We looked to experts and organizations to highlight some of the most important water safety tips. It doesn’t end here, you should certainly look for more information and resources, but these are 10 water safety tips you shouldn’t ignore.
Learning to swim and teaching kids to swim early on is one of the best ways to ensure water safety. Introducing water and swimming early on (through age-appropriate swim classes), will help children become comfortable in the water and can help in the event of an accident. Swim lessons or skills are not a substitute for supervision, though.
According to Safe Kids Worldwide, “Drowning is the leading cause of injury-related death among children between 1 and 4 years old and it’s the third leading cause of injury-related death among children 19 and under.” Even adults with the best intentions can occasionally be distracted, the key is to give children 100 percent of your attention when they’re around water, don’t leave supervision to a lifeguard and if you need to walk away, take the child (or children) with you.
“Dress properly for the weather, always wearing layers and bring an extra set of clothes in case you get wet,” Johnson said. “Remember, dress for the water temperature, not the air temperature.” It may be hot outside, but the water takes longer to warm up. Even in the summer water temperatures can be dangerously low, it’s important to be prepared.

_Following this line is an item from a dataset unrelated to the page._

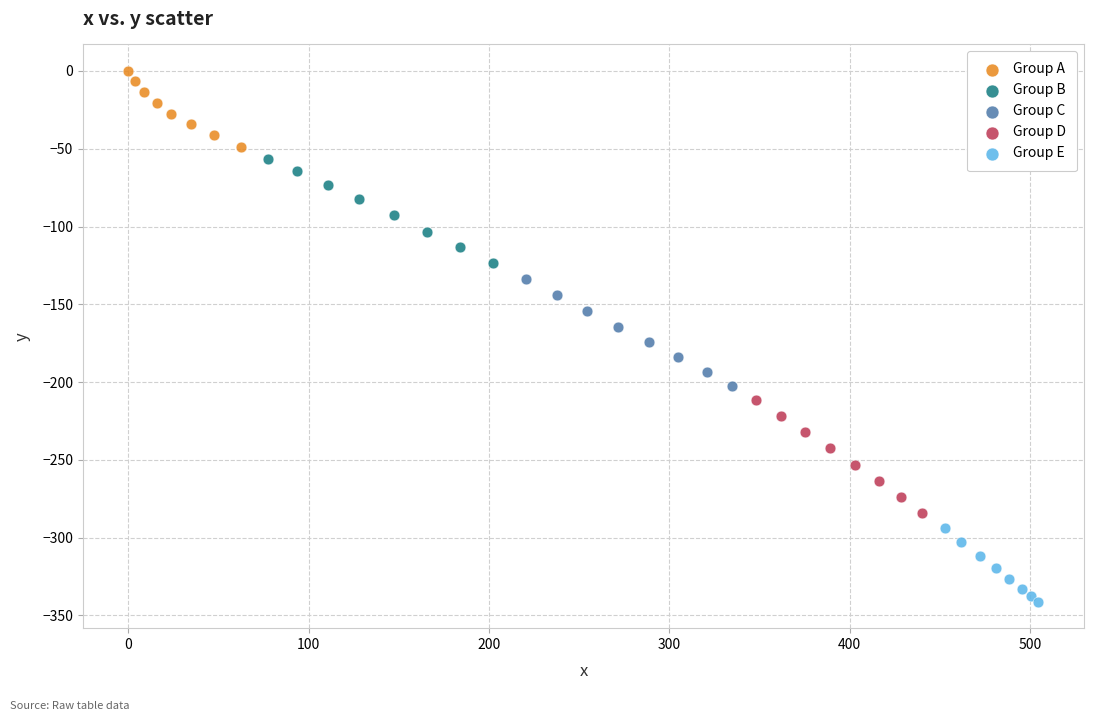

Which series contains the highest Y value?

Group A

Many incidents occur when people fall into water unexpectedly, but the key is to remain calm. “Catch your breath,” Johnson said. “A sudden unexpected fall into cold water causes an involuntary gasp (or torso) reflex. It takes less than half a cup of water in your lungs to drown. If you remain calm, you have a greater chance of self-rescue.”
Prevalent along U.S. coastline, rip currents are powerful, narrow channels of fast-moving water that can drag even the most skilled swimmer out to sea. Though lifeguards save tens of thousands from these currents, they reportedly kill an estimated 100 people annually, according to the National Oceanic and Atmospheric Administration. Keep an eye out for posted signs and a channel of churning, choppy water and, if you are being pulled out do not try to swim against the current. For more information, take a look at our guide on how to survive a rip current.
It’s crucial to know what to do in the worst case scenario. What happens in the few minutes after a drowning victim is pulled from the water and before help arrives can be a life or death matter. Seek out proper training and certification—the American Red Cross offers classes—and be prepared.
If you’re planning on boating, sailing, kayaking or anything that will put you out on the water this summer, share your plan with family and friends. Write down details like where you’ll be, who you’ll be with, a description of your boat and approximate times of departure and planned arrival, you can find a free template here. Should something happen, they’ll have the information the Coast Guard would need to find you.
Whether swimming, boating or simply being near water, avoid drinking alcohol. It impairs judgement, coordination and the body’s ability to keep warm and even excellent swimmers are at risk. It’s best to avoid alcoholic drinks altogether.